Saturday, March 17, 2007

An evening in paradise

Evenings used to depress me. As a kid, as a teenager, as a younger woman. Evenings carry a melancholy hue that is hard to overcome. Especially the most divine sunsets. When the sky is different shades of crimson and the sun is a huge ball at its most beautiful, slowing sinking... taking with it the last traces of light. And then are a few magical moments. Moments of twilight, of dusk. Neither day nor night. When legend has it that magic takes place.

Yes, it does. My heart aches with the beauty of being in the moment. A moment I cannot hold on to or stretch.

When younger, I remember sitting on the steps of my house and watching the sky, the horizon. Mom would be taking a walk down the wide open lane and then a few of her friends would meet at our gate. The wrought iron gate which would be open. They talk and I would catch bits of their laughter floating in the air. I look upwards and watch a straight line of birds flying past. Another flock would fly by. I wondered why they all flew in the same direction, in the evenings. Far off, I see the faint outline of a range of blue mountains. Suddenly I yearn for something, a deep craving for something unknown. A person, a feeling, a physical thing. I would want to be somewhere else, in a distant land where horses raced in the sunset and vineyards bloomed with the sea beside. And as night sets in, Mom takes my hand and we go in, and I forget it all.

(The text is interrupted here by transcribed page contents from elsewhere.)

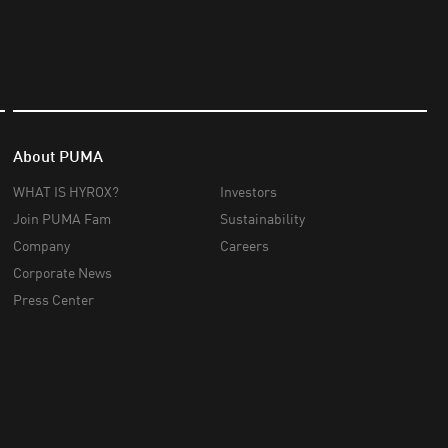
About PUMA
WHAT IS HYROX?
Investors
Join PUMA Fam
Sustainability
Company
Careers
Corporate News
Press Center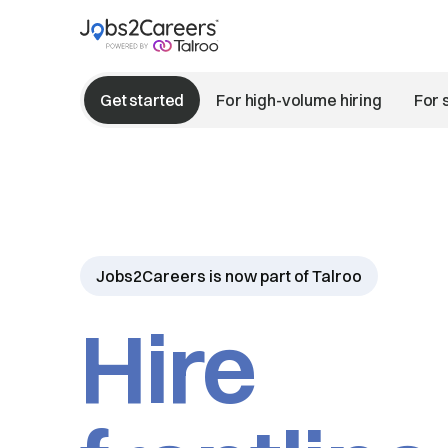
Get started
For high-volume hiring
For 
Jobs2Careers is now part of Talroo
Hire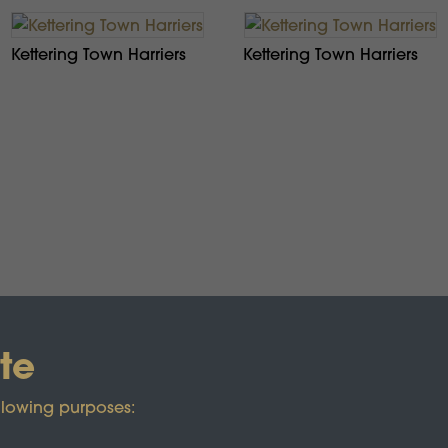
Kettering Town Harriers
Kettering Town Harriers
te
llowing purposes: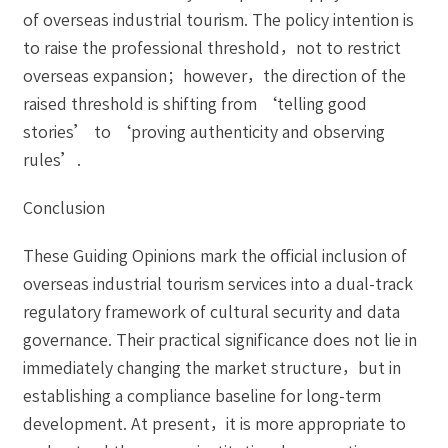
of overseas industrial tourism. The policy intention is
to raise the professional threshold，not to restrict
overseas expansion；however，the direction of the
raised threshold is shifting from ‘telling good
stories’ to ‘proving authenticity and observing
rules’.
Conclusion
These Guiding Opinions mark the official inclusion of
overseas industrial tourism services into a dual-track
regulatory framework of cultural security and data
governance. Their practical significance does not lie in
immediately changing the market structure，but in
establishing a compliance baseline for long-term
development. At present，it is more appropriate to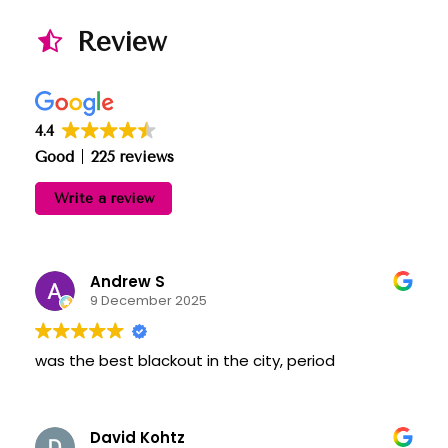
Review
4.4
Good
225 reviews
Write a review
Andrew S
9 December 2025
was the best blackout in the city, period
David Kohtz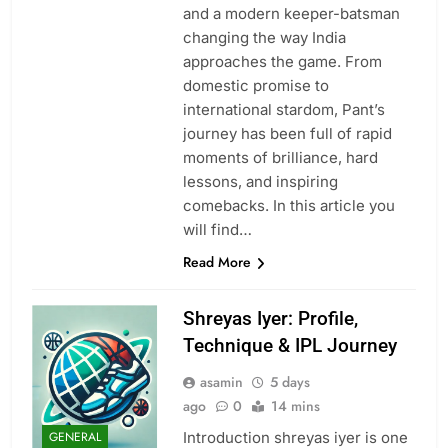
and a modern keeper-batsman
changing the way India
approaches the game. From
domestic promise to
international stardom, Pant’s
journey has been full of rapid
moments of brilliance, hard
lessons, and inspiring
comebacks. In this article you
will find…
Read More
Shreyas Iyer: Profile,
Technique & IPL Journey
asamin
5 days
ago
0
14 mins
Introduction shreyas iyer is one
GENERAL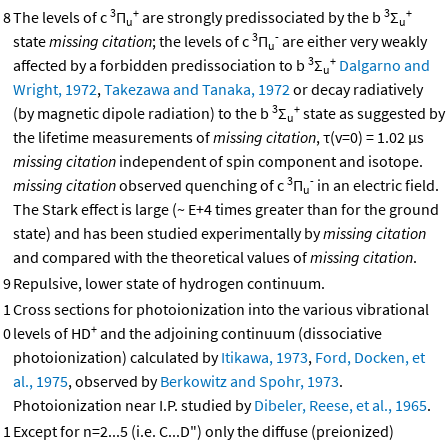
3
+
3
+
8
The levels of c
Π
are strongly predissociated by the b
Σ
u
u
3
-
state
missing citation
; the levels of c
Π
are either very weakly
u
3
+
affected by a forbidden predissociation to b
Σ
Dalgarno and
u
Wright, 1972
,
Takezawa and Tanaka, 1972
or decay radiatively
3
+
(by magnetic dipole radiation) to the b
Σ
state as suggested by
u
the lifetime measurements of
missing citation
, τ(v=0) = 1.02 μs
missing citation
independent of spin component and isotope.
3
-
missing citation
observed quenching of c
Π
in an electric field.
u
The Stark effect is large (~ E+4 times greater than for the ground
state) and has been studied experimentally by
missing citation
and compared with the theoretical values of
missing citation
.
9
Repulsive, lower state of hydrogen continuum.
1
Cross sections for photoionization into the various vibrational
+
0
levels of HD
and the adjoining continuum (dissociative
photoionization) calculated by
Itikawa, 1973
,
Ford, Docken, et
al., 1975
, observed by
Berkowitz and Spohr, 1973
.
Photoionization near I.P. studied by
Dibeler, Reese, et al., 1965
.
1
Except for n=2...5 (i.e. C...D") only the diffuse (preionized)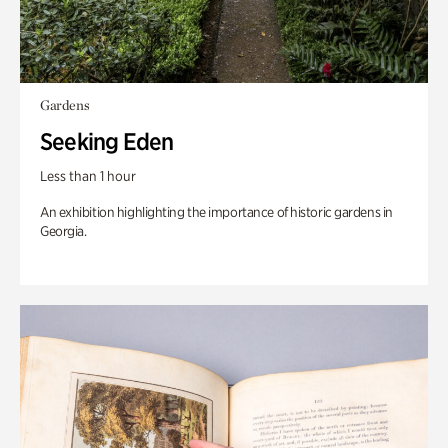
Gardens
Seeking Eden
Less than 1 hour
An exhibition highlighting the importance of historic gardens in
Georgia.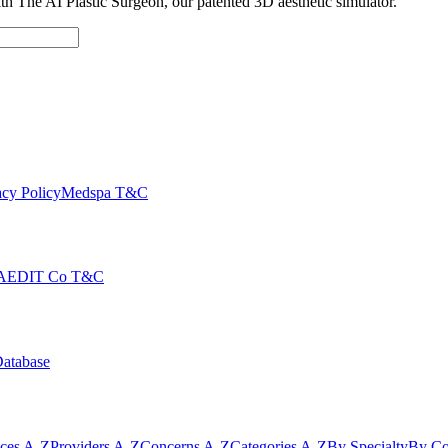
with The AI Plastic Surgeon, our patented 3D aesthetic simulator.
cy Policy
Medspa T&C
AEDIT Co T&C
Database
ices A-Z
Providers A-Z
Concerns A-Z
Categories A-Z
By Specialty
By Co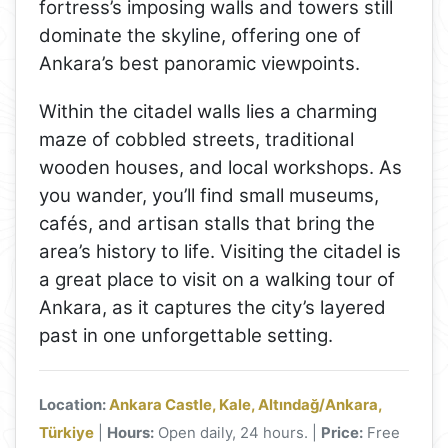
fortress’s imposing walls and towers still
dominate the skyline, offering one of
Ankara’s best panoramic viewpoints.
Within the citadel walls lies a charming
maze of cobbled streets, traditional
wooden houses, and local workshops. As
you wander, you’ll find small museums,
cafés, and artisan stalls that bring the
area’s history to life. Visiting the citadel is
a great place to visit on a walking tour of
Ankara, as it captures the city’s layered
past in one unforgettable setting.
Location:
Ankara Castle, Kale, Altındağ/Ankara,
Türkiye
|
Hours:
Open daily, 24 hours. |
Price:
Free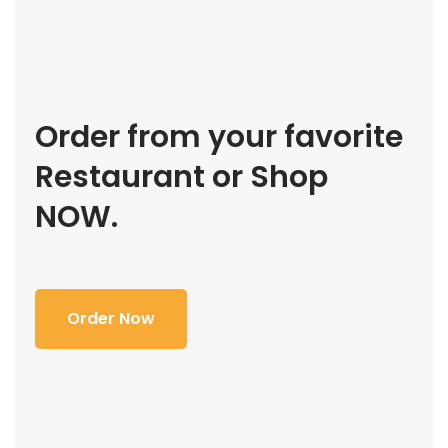
Order from your favorite
Restaurant or Shop
NOW.
Order Now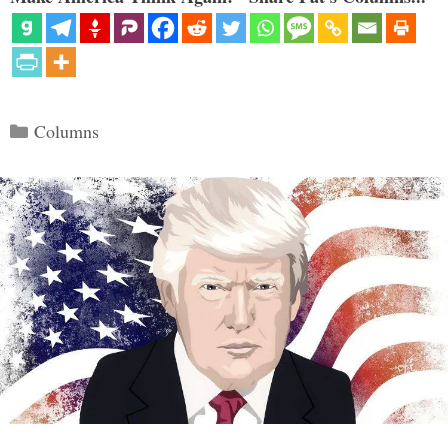
Categories
Columns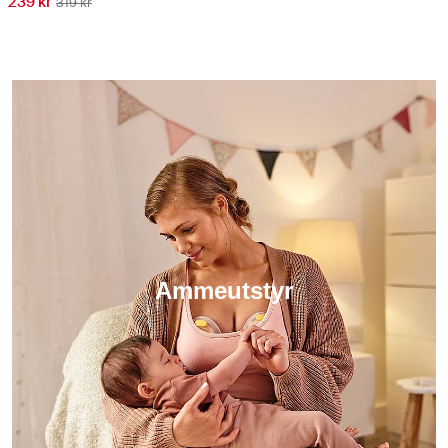
239 kr
319 kr
Ammeutstyr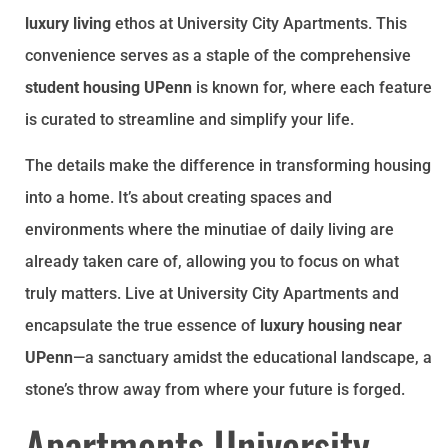
luxury living
ethos at University City Apartments. This
convenience serves as a staple of the comprehensive
student housing UPenn
is known for, where each feature
is curated to streamline and simplify your life.
The details make the difference in transforming housing
into a home. It’s about creating spaces and
environments where the minutiae of daily living are
already taken care of, allowing you to focus on what
truly matters. Live at University City Apartments and
encapsulate the true essence of
luxury housing near
UPenn
—a sanctuary amidst the educational landscape, a
stone’s throw away from where your future is forged.
Apartments University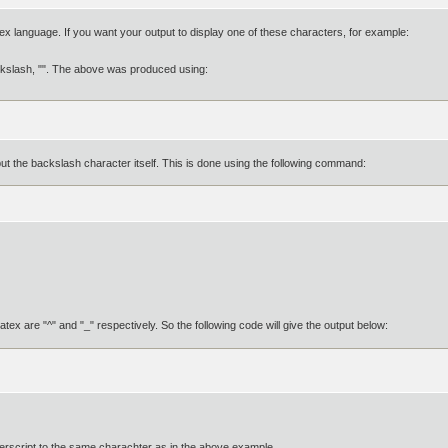
ex language. If you want your output to display one of these characters, for example:
ckslash, "". The above was produced using:
tput the backslash character itself. This is done using the following command:
x are "^" and "_" respectively. So the following code will give the output below:
erscript to the same charachter as in the above example.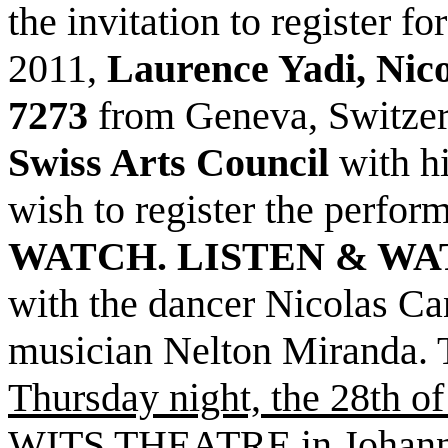
the invitation to register f
2011,
Laurence Yadi, Nic
7273
from Geneva, Switze
Swiss Arts Council
with hi
wish to register the perfor
WATCH. LISTEN & WA
with the dancer Nicolas C
musician Nelton Miranda. 
Thursday night, the 28th of
WITS THEATRE
in Johann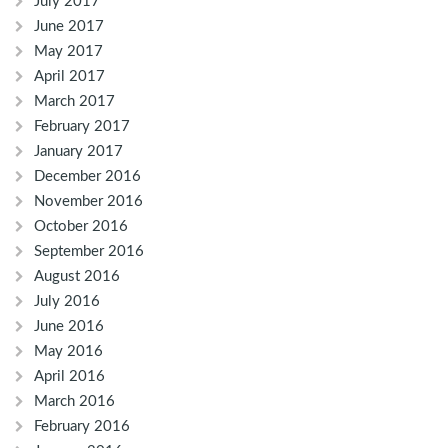
July 2017
June 2017
May 2017
April 2017
March 2017
February 2017
January 2017
December 2016
November 2016
October 2016
September 2016
August 2016
July 2016
June 2016
May 2016
April 2016
March 2016
February 2016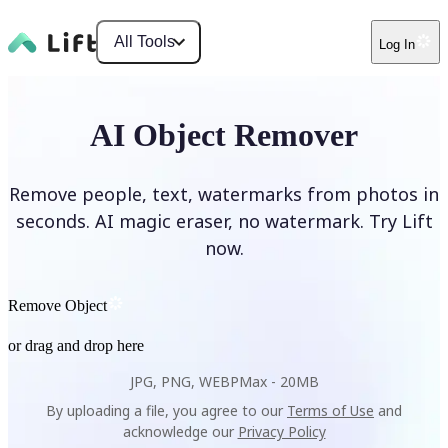
All Tools
Log In
AI Object Remover
Remove people, text, watermarks from photos in
seconds. AI magic eraser, no watermark. Try Lift
now.
Remove Object
or drag and drop here
JPG, PNG, WEBP
Max -
20MB
By uploading a file, you agree to our
Terms of Use
and
acknowledge our
Privacy Policy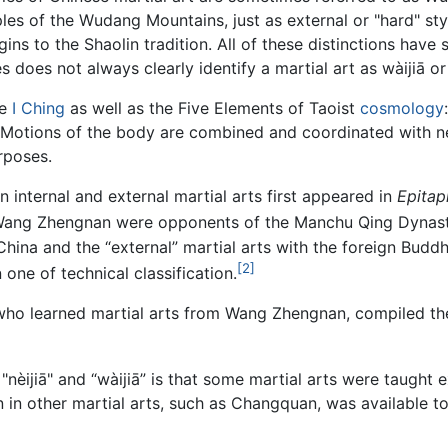
les of the Wudang Mountains, just as external or "hard" st
igins to the Shaolin tradition. All of these distinctions hav
 does not always clearly identify a martial art as wàijiā or 
he
I Ching
as well as the Five Elements of Taoist
cosmology
. Motions of the body are combined and coordinated with nei
rposes.
n internal and external martial arts first appeared in
Epitap
ng Zhengnan were opponents of the Manchu Qing Dynasty, an
 China and the “external” martial arts with the foreign Bu
[2]
 one of technical classification.
who learned martial arts from Wang Zhengnan, compiled the 
ijiā" and “wàijiā” is that some martial arts were taught ex
tion in other martial arts, such as Changquan, was available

Then when I stayed away from home, the evenings would take me back home. To the same stairs where I sat with the same feeling. This time I would yearn for the blue mountains and the sight of the tall trees amidst the tea gardens. I often sat by the sea, the breeze sweeping back my hair. I would watch the glistening water and speak somberly to friends who sit beside in the same mood. Again an insistent ache, a gripping pain would haunt me. The salty air would hurt my eyes and tears rolled down, sometimes freely. Again the moment would pass, the magic would touch. And leave. I pick myself up and go back to my reality.

Today, evenings no longer have that effect on me. One reason could be I no longer see enough sunsets. In the dark when I step out of office, I carry with me a sense of calmness. I lock myself into the car, switch on the radio and start driving. At stretches where the road is long, lined with trees, and I just have the moon for company, I feel a strange oneness, a strange kind of welcome loneliness. As I reach home, I snap out of it and walk into the warmth of my cozy haven.

But I miss the pain of depression that so strongly swept over me before. I miss romanticizing the evenings that made me sit and stare into the horizon. I miss the hunger to go beyond the horizon. Even if for just one evening, I would love to live it all over again.

Monday, March 05, 2007


It was Holi again and the usual revelry took place. Only this time after eating and drinking too much I fell into an abyss of sleep. Somehow things are not the same anymore. I cannot do without so many things. My sleep, the right food. I abuse any of it and the results are not too pretty.

I live on a plane that seems so removed. I no longer find pleasure in all that I used to. Sometimes the things that excite my friends piss me off or I find them silly. Some time back close friends visited with a one year old kid. Very smart baby. Can talk in single syllable which so thrills the parents. The mother, my close friend says, "Have you noticed, how well behaved she is. She doesn't fling sofa cushions on the floor like other kids."

"Yes, yes, I noticed that." I assured just in time to hold out my palm for the mobile phone the little one was smashing on my center table. And silently I wonder how my bedsheets, sofas, doors and windows, have all got smeared with tiny handprints of melted chocolate. While I give up and smile, the parents just run around with the camera clicking silly shots of a messy with chocolate kid.

Yes, these are the things a lot of my friends are occupied with nowaday. Other than whipping out a boob even in public whenever a baby protests and cries for it.

And then what about the jokes that the world finds so funny they laugh like hyenas while I watch whose mouth is bigger and whose teeth can start scraping coconuts. The other day, we had a spiritual lecture. A serious discussion where we were asked not to hold back, told to sit without folding arms in front, to let go and laugh when we felt like it. And some did exactly that. Whatever was said, they found it funny and rolled over in mirth. And I started getting irritated with all the laughing.

And on Holi, I watched my neighbour rub a handful of colour all over her friend's husband's face and giggle away. They both laughed really loud and I watched in disgust from my 8th floor balcony. I didn't find it funny again.